• [Data excerpts]
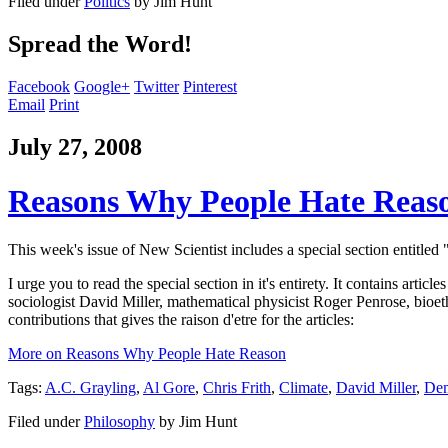
Filed under
Politics
by
Jim Hunt
Spread the Word!
Facebook
Google+
Twitter
Pinterest
Email
Print
July 27, 2008
Reasons Why People Hate Reas
This week's issue of New Scientist includes a special section entitled 
I urge you to read the special section in it's entirety. It contains ar
sociologist David Miller, mathematical physicist Roger Penrose, bioe
contributions that gives the raison d'etre for the articles:
More on Reasons Why People Hate Reason
Tags:
A.C. Grayling
,
Al Gore
,
Chris Frith
,
Climate
,
David Miller
,
Dem
Filed under
Philosophy
by
Jim Hunt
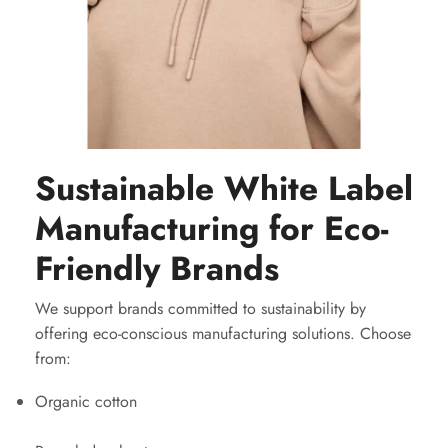
Sustainable White Label
Manufacturing for Eco-
Friendly Brands
We support brands committed to sustainability by
offering eco-conscious manufacturing solutions. Choose
from:
Organic cotton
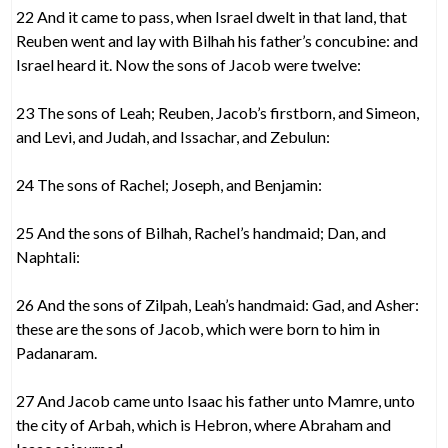
22 And it came to pass, when Israel dwelt in that land, that
Reuben went and lay with Bilhah his father’s concubine: and
Israel heard it. Now the sons of Jacob were twelve:
23 The sons of Leah; Reuben, Jacob’s firstborn, and Simeon,
and Levi, and Judah, and Issachar, and Zebulun:
24 The sons of Rachel; Joseph, and Benjamin:
25 And the sons of Bilhah, Rachel’s handmaid; Dan, and
Naphtali:
26 And the sons of Zilpah, Leah’s handmaid: Gad, and Asher:
these are the sons of Jacob, which were born to him in
Padanaram.
27 And Jacob came unto Isaac his father unto Mamre, unto
the city of Arbah, which is Hebron, where Abraham and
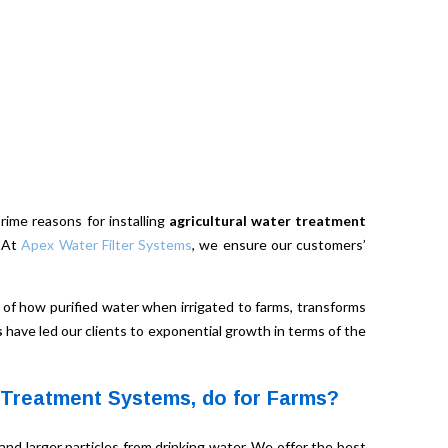
prime reasons for installing
agricultural water treatment
. At
Apex Water Filter Systems
, we ensure our customers’
of how purified water when irrigated to farms, transforms
s
have led our clients to exponential growth in terms of the
 Treatment Systems, do for Farms?
nd larger particles from drinking water. We offer the best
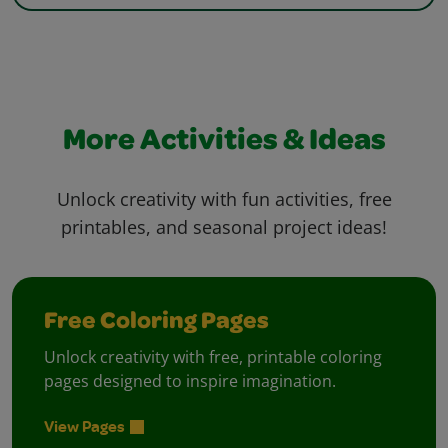
More Activities & Ideas
Unlock creativity with fun activities, free
printables, and seasonal project ideas!
Free Coloring Pages
Unlock creativity with free, printable coloring
pages designed to inspire imagination.
View Pages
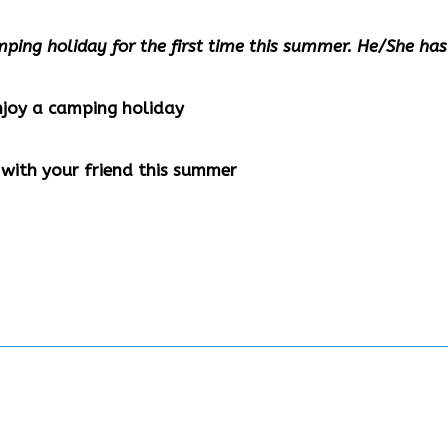
amping holiday for the first time this summer. He/She has
njoy a camping holiday
with your friend this summer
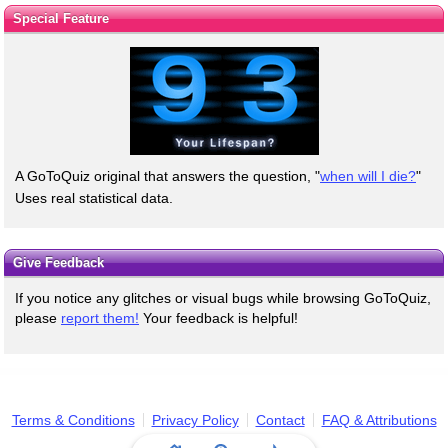
Special Feature
A GoToQuiz original that answers the question, "
when will I die?
"
Uses real statistical data.
Give Feedback
If you notice any glitches or visual bugs while browsing GoToQuiz,
please
report them!
Your feedback is helpful!
Terms & Conditions
Privacy Policy
Contact
FAQ & Attributions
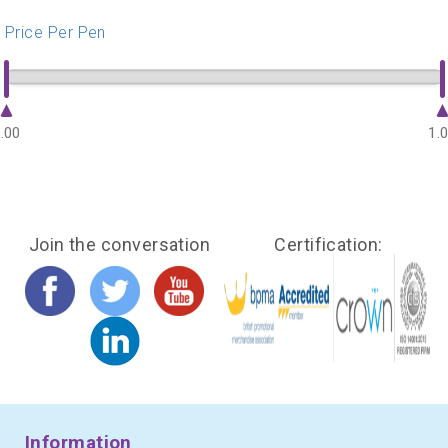
Price Per Pen
.00
1.
Join the conversation
Certification:
Information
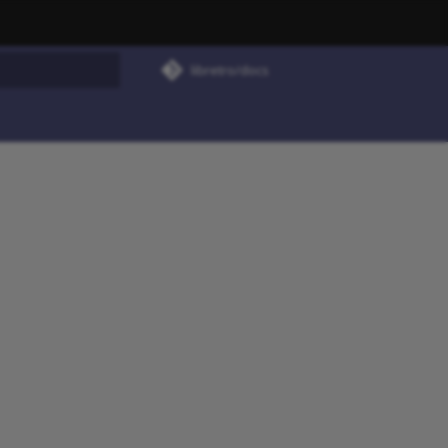
libretro/docs
rt searching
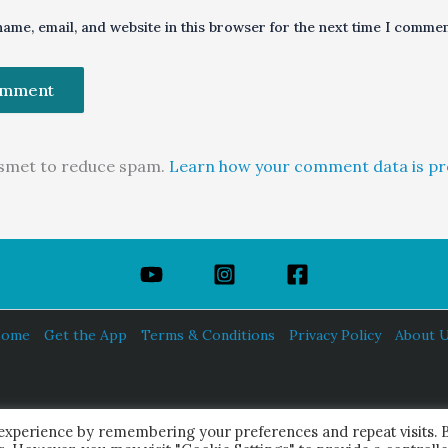
ame, email, and website in this browser for the next time I commen
kismet to reduce spam.
Learn how your comment data is pr
ome
Get the App
Terms & Conditions
Privacy Policy
About 
HINDUISM TODAY®
 experience by remembering your preferences and repeat visits. 
© 2026 Himalayan Academy Publications. All Rights Reserved.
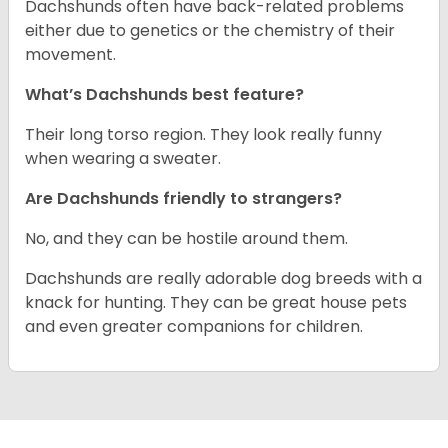
Dachshunds often have back-related problems
either due to genetics or the chemistry of their
movement.
What’s Dachshunds best feature?
Their long torso region. They look really funny
when wearing a sweater.
Are Dachshunds friendly to strangers?
No, and they can be hostile around them.
Dachshunds are really adorable dog breeds with a
knack for hunting. They can be great house pets
and even greater companions for children.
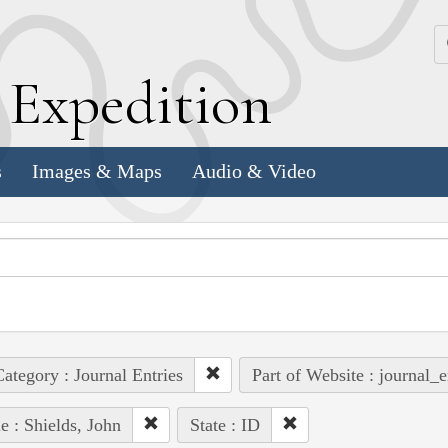
k
E
xpedition
s
Images & Maps
Audio & Video
ategory : Journal Entries
Part of Website : journal_e
e : Shields, John
State : ID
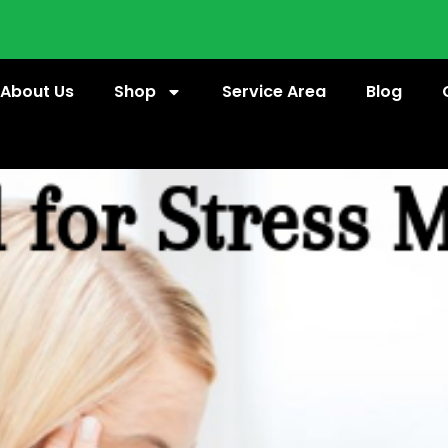
About Us
Shop
Service Area
Blog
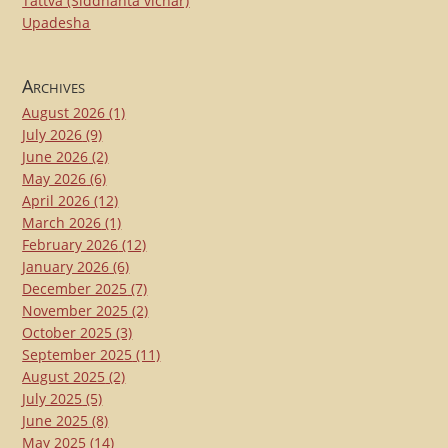
Tattva (Siddhanta vichar)
Upadesha
Archives
August 2026
(1)
July 2026
(9)
June 2026
(2)
May 2026
(6)
April 2026
(12)
March 2026
(1)
February 2026
(12)
January 2026
(6)
December 2025
(7)
November 2025
(2)
October 2025
(3)
September 2025
(11)
August 2025
(2)
July 2025
(5)
June 2025
(8)
May 2025
(14)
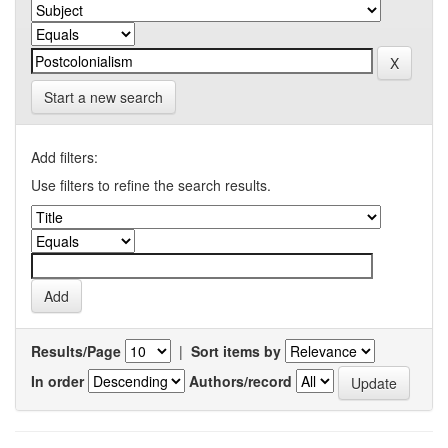
Start a new search
Add filters:
Use filters to refine the search results.
Results/Page
|
Sort items by
In order
Authors/record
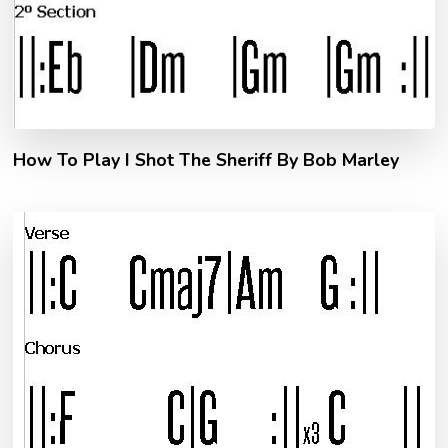
How To Play I Shot The Sheriff By Bob Marley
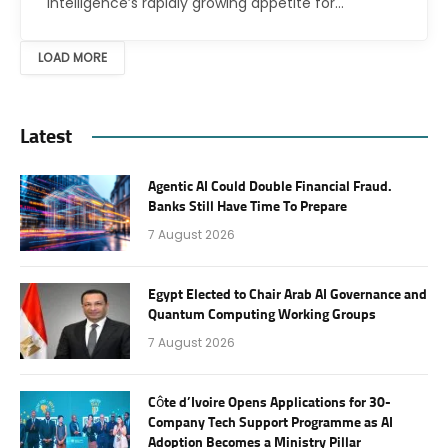
intelligence’s rapidly growing appetite for…
LOAD MORE
Latest
Agentic AI Could Double Financial Fraud.
Banks Still Have Time To Prepare
7 August 2026
Egypt Elected to Chair Arab AI Governance and
Quantum Computing Working Groups
7 August 2026
Côte d’Ivoire Opens Applications for 30-
Company Tech Support Programme as AI
Adoption Becomes a Ministry Pillar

• [Task to carry out] In the records, begin at the line that has "22 And it came" and stop after the line that has "25 And the sons". Write out only those lines again, switching "dwelt" to "lived" and leaving everything else unchanged.

• [Reply to the exercise]
22 And it came to pass, when Israel lived in that land, that
Reuben went and lay with Bilhah his father’s concubine: and
Israel heard it. Now the sons of Jacob were twelve:
23 The sons of Leah; Reuben, Jacob’s firstborn, and Simeon,
and Levi, and Judah, and Issachar, and Zebulun:
24 The sons of Rachel; Joseph, and Benjamin:
25 And the sons of Bilhah, Rachel’s handmaid; Dan, and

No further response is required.